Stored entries
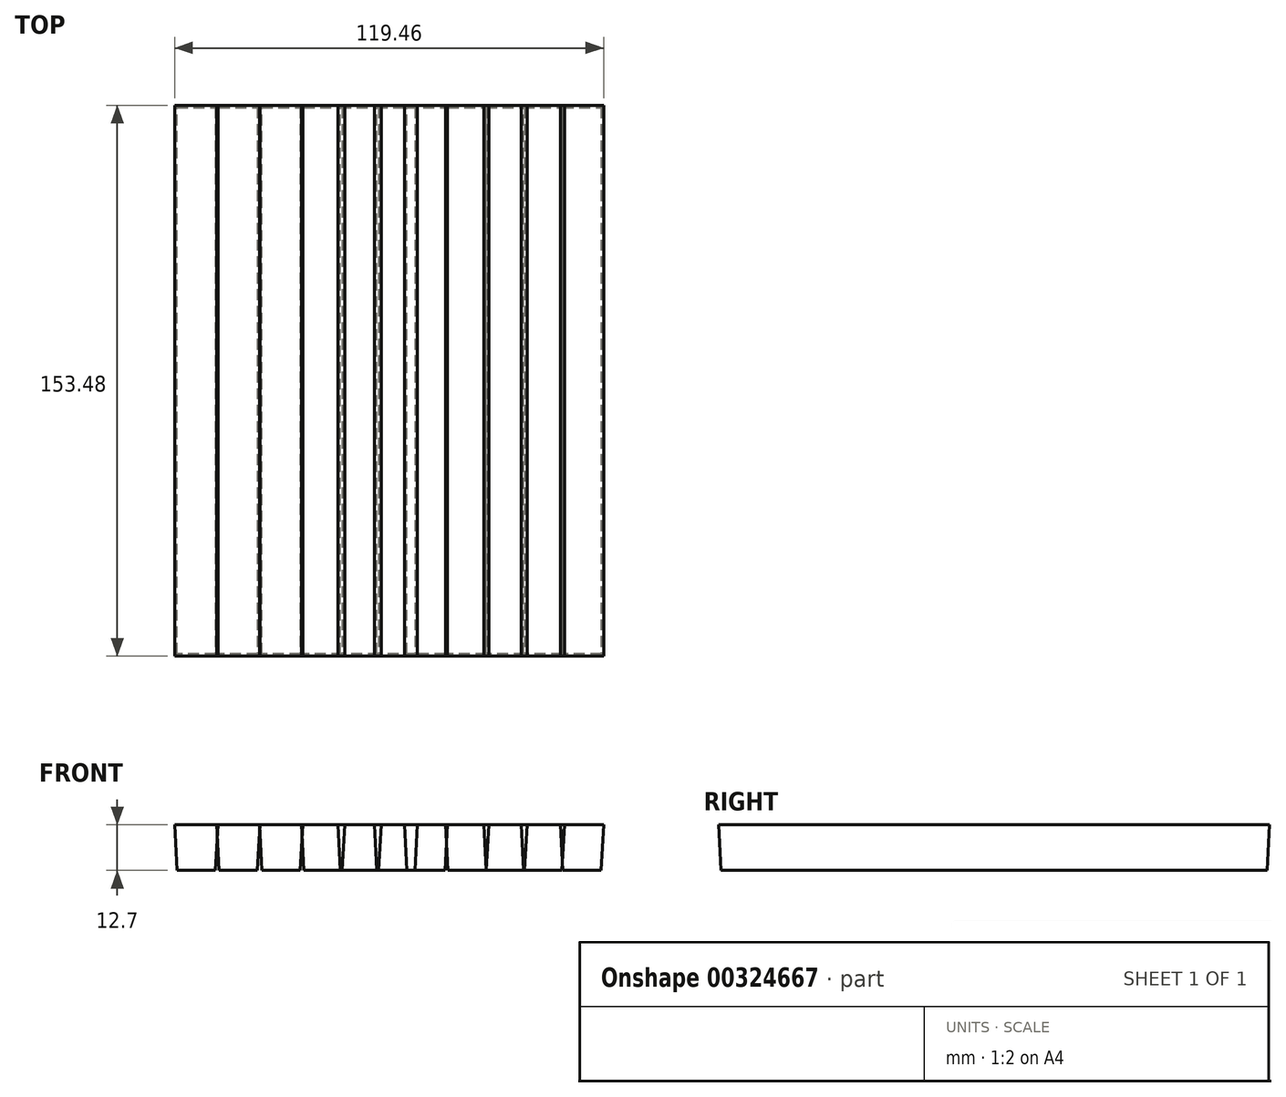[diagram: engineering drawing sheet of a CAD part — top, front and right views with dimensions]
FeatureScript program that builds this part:
annotation { "Feature Type Name" : "Feature", "Feature Type Description" : "" }
export const myFeature = defineFeature(function(context is Context, id is Id, definition is map)
    precondition{}
    {
        {
            var Q0;
            Q0=qCreatedBy(makeId("Top.planeOp"),FACE);
            var sketch = newSketch(context, id + "F0", { "sketchPlane" : qUnion([Q0])});
            skLineSegment(sketch, "E0.bottom", {"start": v(-67.5, 75.8) * mm, "end": v(-56.8, 75.8) * mm});
            skLineSegment(sketch, "E0.top", {"start": v(-67.5, -76.35) * mm, "end": v(-56.8, -76.35) * mm});
            skLineSegment(sketch, "E0.left", {"start": v(-67.5, 75.8) * mm, "end": v(-67.5, -76.35) * mm});
            skLineSegment(sketch, "E0.right", {"start": v(-56.8, 75.8) * mm, "end": v(-56.8, -76.35) * mm});
            skSolve(sketch);
        }
        {
            var Q0;
            Q0=makeQuery(id+"F0.imprint","IMPRINT",FACE,{"disambiguationData":[TD([[makeQuery(id+"F0.imprint","IMPRINT",EDGE,{"derivedFrom":sQuery(id+"F0.wireOp",EDGE,"E0.bottom")}),-1.0]])]});
            extrude(context, id + "F1", {"entities" : qUnion([Q0]), "depth" : 12.7 * mm, "hasDraft" : true, "draftAngle" : 3 * degree});
        }
        {
            var Q0;
            Q0=makeQuery(id+"F1.opExtrude","SWEPT_BODY",BODY,{"disambiguationData":[OSD([sQuery(id+"F0.wireOp",EDGE,"E0.bottom"),sQuery(id+"F0.wireOp",EDGE,"E0.top"),sQuery(id+"F0.wireOp",EDGE,"E0.left"),sQuery(id+"F0.wireOp",EDGE,"E0.right")])]});
            transform(context, id + "F2", {"entities" : qUnion([Q0]), "transformType" : TransformType.TRANSLATION_3D, "dx" : 11.68 * mm, "dy" : 0 * mm, "dz" : 0 * mm, "makeCopy" : true});
        }
        {
            var Q0;
            Q0=makeQuery(id+"F1.opExtrude","SWEPT_BODY",BODY,{"disambiguationData":[OSD([sQuery(id+"F0.wireOp",EDGE,"E0.bottom"),sQuery(id+"F0.wireOp",EDGE,"E0.top"),sQuery(id+"F0.wireOp",EDGE,"E0.left"),sQuery(id+"F0.wireOp",EDGE,"E0.right")])]});
            transform(context, id + "F3", {"entities" : qUnion([Q0]), "transformType" : TransformType.TRANSLATION_3D, "dx" : 24.13 * mm, "dy" : 0 * mm, "dz" : 0 * mm, "makeCopy" : true});
        }
        {
            var Q0;
            Q0=makeQuery(id+"F3.opPattern","COPY",BODY,{"derivedFrom":makeQuery(id+"F1.opExtrude","SWEPT_BODY",BODY,{"disambiguationData":[OSD([sQuery(id+"F0.wireOp",EDGE,"E0.bottom"),sQuery(id+"F0.wireOp",EDGE,"E0.top"),sQuery(id+"F0.wireOp",EDGE,"E0.left"),sQuery(id+"F0.wireOp",EDGE,"E0.right")])]}),"instanceName":"1"});
            deleteBodies(context, id + "F4", {"entities" : qUnion([Q0])});
        }
        {
            var Q0;
            Q0=makeQuery(id+"F1.opExtrude","SWEPT_BODY",BODY,{"disambiguationData":[OSD([sQuery(id+"F0.wireOp",EDGE,"E0.bottom"),sQuery(id+"F0.wireOp",EDGE,"E0.top"),sQuery(id+"F0.wireOp",EDGE,"E0.left"),sQuery(id+"F0.wireOp",EDGE,"E0.right")])]});
            transform(context, id + "F5", {"entities" : qUnion([Q0]), "transformType" : TransformType.TRANSLATION_3D, "dx" : 23.62 * mm, "dy" : 0 * mm, "dz" : 0 * mm, "makeCopy" : true});
        }
        {
            var Q0;
            Q0=makeQuery(id+"F5.opPattern","COPY",BODY,{"derivedFrom":makeQuery(id+"F1.opExtrude","SWEPT_BODY",BODY,{"disambiguationData":[OSD([sQuery(id+"F0.wireOp",EDGE,"E0.bottom"),sQuery(id+"F0.wireOp",EDGE,"E0.top"),sQuery(id+"F0.wireOp",EDGE,"E0.left"),sQuery(id+"F0.wireOp",EDGE,"E0.right")])]}),"instanceName":"1"});
            transform(context, id + "F6", {"entities" : qUnion([Q0]), "transformType" : TransformType.TRANSLATION_3D, "dx" : 12.2 * mm, "dy" : 0 * mm, "dz" : 0 * mm, "makeCopy" : true});
        }
        {
            var Q0;
            Q0=makeQuery(id+"F6.opPattern","COPY",BODY,{"derivedFrom":makeQuery(id+"F5.opPattern","COPY",BODY,{"derivedFrom":makeQuery(id+"F1.opExtrude","SWEPT_BODY",BODY,{"disambiguationData":[OSD([sQuery(id+"F0.wireOp",EDGE,"E0.bottom"),sQuery(id+"F0.wireOp",EDGE,"E0.top"),sQuery(id+"F0.wireOp",EDGE,"E0.left"),sQuery(id+"F0.wireOp",EDGE,"E0.right")])]}),"instanceName":"1"}),"instanceName":"1"});
            deleteBodies(context, id + "F7", {"entities" : qUnion([Q0])});
        }
        {
            var Q0;
            Q0=makeQuery(id+"F5.opPattern","COPY",BODY,{"derivedFrom":makeQuery(id+"F1.opExtrude","SWEPT_BODY",BODY,{"disambiguationData":[OSD([sQuery(id+"F0.wireOp",EDGE,"E0.bottom"),sQuery(id+"F0.wireOp",EDGE,"E0.top"),sQuery(id+"F0.wireOp",EDGE,"E0.left"),sQuery(id+"F0.wireOp",EDGE,"E0.right")])]}),"instanceName":"1"});
            transform(context, id + "F8", {"entities" : qUnion([Q0]), "transformType" : TransformType.TRANSLATION_3D, "dx" : 11.68 * mm, "dy" : 0 * mm, "dz" : 0 * mm, "makeCopy" : true});
        }
        {
            var Q0;
            Q0=makeQuery(id+"F8.opPattern","COPY",BODY,{"derivedFrom":makeQuery(id+"F5.opPattern","COPY",BODY,{"derivedFrom":makeQuery(id+"F1.opExtrude","SWEPT_BODY",BODY,{"disambiguationData":[OSD([sQuery(id+"F0.wireOp",EDGE,"E0.bottom"),sQuery(id+"F0.wireOp",EDGE,"E0.top"),sQuery(id+"F0.wireOp",EDGE,"E0.left"),sQuery(id+"F0.wireOp",EDGE,"E0.right")])]}),"instanceName":"1"}),"instanceName":"1"});
            transform(context, id + "F9", {"entities" : qUnion([Q0]), "transformType" : TransformType.TRANSLATION_3D, "dx" : 10.16 * mm, "dy" : 0 * mm, "dz" : 0 * mm, "makeCopy" : true});
        }
        {
            var Q0;
            Q0=makeQuery(id+"F9.opPattern","COPY",BODY,{"derivedFrom":makeQuery(id+"F8.opPattern","COPY",BODY,{"derivedFrom":makeQuery(id+"F5.opPattern","COPY",BODY,{"derivedFrom":makeQuery(id+"F1.opExtrude","SWEPT_BODY",BODY,{"disambiguationData":[OSD([sQuery(id+"F0.wireOp",EDGE,"E0.bottom"),sQuery(id+"F0.wireOp",EDGE,"E0.top"),sQuery(id+"F0.wireOp",EDGE,"E0.left"),sQuery(id+"F0.wireOp",EDGE,"E0.right")])]}),"instanceName":"1"}),"instanceName":"1"}),"instanceName":"1"});
            transform(context, id + "F10", {"entities" : qUnion([Q0]), "transformType" : TransformType.TRANSLATION_3D, "dx" : 10.16 * mm, "dy" : 0 * mm, "dz" : 0 * mm, "makeCopy" : true});
        }
        {
            var Q0;
            Q0=makeQuery(id+"F10.opPattern","COPY",BODY,{"derivedFrom":makeQuery(id+"F9.opPattern","COPY",BODY,{"derivedFrom":makeQuery(id+"F8.opPattern","COPY",BODY,{"derivedFrom":makeQuery(id+"F5.opPattern","COPY",BODY,{"derivedFrom":makeQuery(id+"F1.opExtrude","SWEPT_BODY",BODY,{"disambiguationData":[OSD([sQuery(id+"F0.wireOp",EDGE,"E0.bottom"),sQuery(id+"F0.wireOp",EDGE,"E0.top"),sQuery(id+"F0.wireOp",EDGE,"E0.left"),sQuery(id+"F0.wireOp",EDGE,"E0.right")])]}),"instanceName":"1"}),"instanceName":"1"}),"instanceName":"1"}),"instanceName":"1"});
            transform(context, id + "F11", {"entities" : qUnion([Q0]), "transformType" : TransformType.TRANSLATION_3D, "dx" : 8.38 * mm, "dy" : 0 * mm, "dz" : 0 * mm, "makeCopy" : true});
        }
        {
            var Q0;
            Q0=makeQuery(id+"F11.opPattern","COPY",BODY,{"derivedFrom":makeQuery(id+"F10.opPattern","COPY",BODY,{"derivedFrom":makeQuery(id+"F9.opPattern","COPY",BODY,{"derivedFrom":makeQuery(id+"F8.opPattern","COPY",BODY,{"derivedFrom":makeQuery(id+"F5.opPattern","COPY",BODY,{"derivedFrom":makeQuery(id+"F1.opExtrude","SWEPT_BODY",BODY,{"disambiguationData":[OSD([sQuery(id+"F0.wireOp",EDGE,"E0.bottom"),sQuery(id+"F0.wireOp",EDGE,"E0.top"),sQuery(id+"F0.wireOp",EDGE,"E0.left"),sQuery(id+"F0.wireOp",EDGE,"E0.right")])]}),"instanceName":"1"}),"instanceName":"1"}),"instanceName":"1"}),"instanceName":"1"}),"instanceName":"1"});
            transform(context, id + "F12", {"entities" : qUnion([Q0]), "transformType" : TransformType.TRANSLATION_3D, "dx" : 11.43 * mm, "dy" : 0 * mm, "dz" : 0 * mm, "makeCopy" : true});
        }
        {
            var Q0;
            Q0=makeQuery(id+"F12.opPattern","COPY",BODY,{"derivedFrom":makeQuery(id+"F11.opPattern","COPY",BODY,{"derivedFrom":makeQuery(id+"F10.opPattern","COPY",BODY,{"derivedFrom":makeQuery(id+"F9.opPattern","COPY",BODY,{"derivedFrom":makeQuery(id+"F8.opPattern","COPY",BODY,{"derivedFrom":makeQuery(id+"F5.opPattern","COPY",BODY,{"derivedFrom":makeQuery(id+"F1.opExtrude","SWEPT_BODY",BODY,{"disambiguationData":[OSD([sQuery(id+"F0.wireOp",EDGE,"E0.bottom"),sQuery(id+"F0.wireOp",EDGE,"E0.top"),sQuery(id+"F0.wireOp",EDGE,"E0.left"),sQuery(id+"F0.wireOp",EDGE,"E0.right")])]}),"instanceName":"1"}),"instanceName":"1"}),"instanceName":"1"}),"instanceName":"1"}),"instanceName":"1"}),"instanceName":"1"});
            transform(context, id + "F13", {"entities" : qUnion([Q0]), "transformType" : TransformType.TRANSLATION_3D, "dx" : 10.67 * mm, "dy" : 0 * mm, "dz" : 0 * mm, "makeCopy" : true});
        }
        {
            var Q0;
            Q0=makeQuery(id+"F13.opPattern","COPY",BODY,{"derivedFrom":makeQuery(id+"F12.opPattern","COPY",BODY,{"derivedFrom":makeQuery(id+"F11.opPattern","COPY",BODY,{"derivedFrom":makeQuery(id+"F10.opPattern","COPY",BODY,{"derivedFrom":makeQuery(id+"F9.opPattern","COPY",BODY,{"derivedFrom":makeQuery(id+"F8.opPattern","COPY",BODY,{"derivedFrom":makeQuery(id+"F5.opPattern","COPY",BODY,{"derivedFrom":makeQuery(id+"F1.opExtrude","SWEPT_BODY",BODY,{"disambiguationData":[OSD([sQuery(id+"F0.wireOp",EDGE,"E0.bottom"),sQuery(id+"F0.wireOp",EDGE,"E0.top"),sQuery(id+"F0.wireOp",EDGE,"E0.left"),sQuery(id+"F0.wireOp",EDGE,"E0.right")])]}),"instanceName":"1"}),"instanceName":"1"}),"instanceName":"1"}),"instanceName":"1"}),"instanceName":"1"}),"instanceName":"1"}),"instanceName":"1"});
            transform(context, id + "F14", {"entities" : qUnion([Q0]), "transformType" : TransformType.TRANSLATION_3D, "dx" : 10.4 * mm, "dy" : 0 * mm, "dz" : 0 * mm, "makeCopy" : true});
        }
        {
            var Q0;
            Q0=makeQuery(id+"F14.opPattern","COPY",BODY,{"derivedFrom":makeQuery(id+"F13.opPattern","COPY",BODY,{"derivedFrom":makeQuery(id+"F12.opPattern","COPY",BODY,{"derivedFrom":makeQuery(id+"F11.opPattern","COPY",BODY,{"derivedFrom":makeQuery(id+"F10.opPattern","COPY",BODY,{"derivedFrom":makeQuery(id+"F9.opPattern","COPY",BODY,{"derivedFrom":makeQuery(id+"F8.opPattern","COPY",BODY,{"derivedFrom":makeQuery(id+"F5.opPattern","COPY",BODY,{"derivedFrom":makeQuery(id+"F1.opExtrude","SWEPT_BODY",BODY,{"disambiguationData":[OSD([sQuery(id+"F0.wireOp",EDGE,"E0.bottom"),sQuery(id+"F0.wireOp",EDGE,"E0.top"),sQuery(id+"F0.wireOp",EDGE,"E0.left"),sQuery(id+"F0.wireOp",EDGE,"E0.right")])]}),"instanceName":"1"}),"instanceName":"1"}),"instanceName":"1"}),"instanceName":"1"}),"instanceName":"1"}),"instanceName":"1"}),"instanceName":"1"}),"instanceName":"1"});
            transform(context, id + "F15", {"entities" : qUnion([Q0]), "transformType" : TransformType.TRANSLATION_3D, "dx" : 10.92 * mm, "dy" : 0 * mm, "dz" : 0 * mm, "makeCopy" : true});
        }
    });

» WHAT IS ASKED
Please write out again the stretch from the start of the records through the line that contains "var sketch = newSketch(context, id", both ends included, leaving the pictures out of your answer.

» IN RESPONSE
[diagram: engineering drawing sheet of a CAD part — top, front and right views with dimensions]
FeatureScript program that builds this part:
annotation { "Feature Type Name" : "Feature", "Feature Type Description" : "" }
export const myFeature = defineFeature(function(context is Context, id is Id, definition is map)
    precondition{}
    {
        {
            var Q0;
            Q0=qCreatedBy(makeId("Top.planeOp"),FACE);
            var sketch = newSketch(context, id + "F0", { "sketchPlane" : qUnion([Q0])});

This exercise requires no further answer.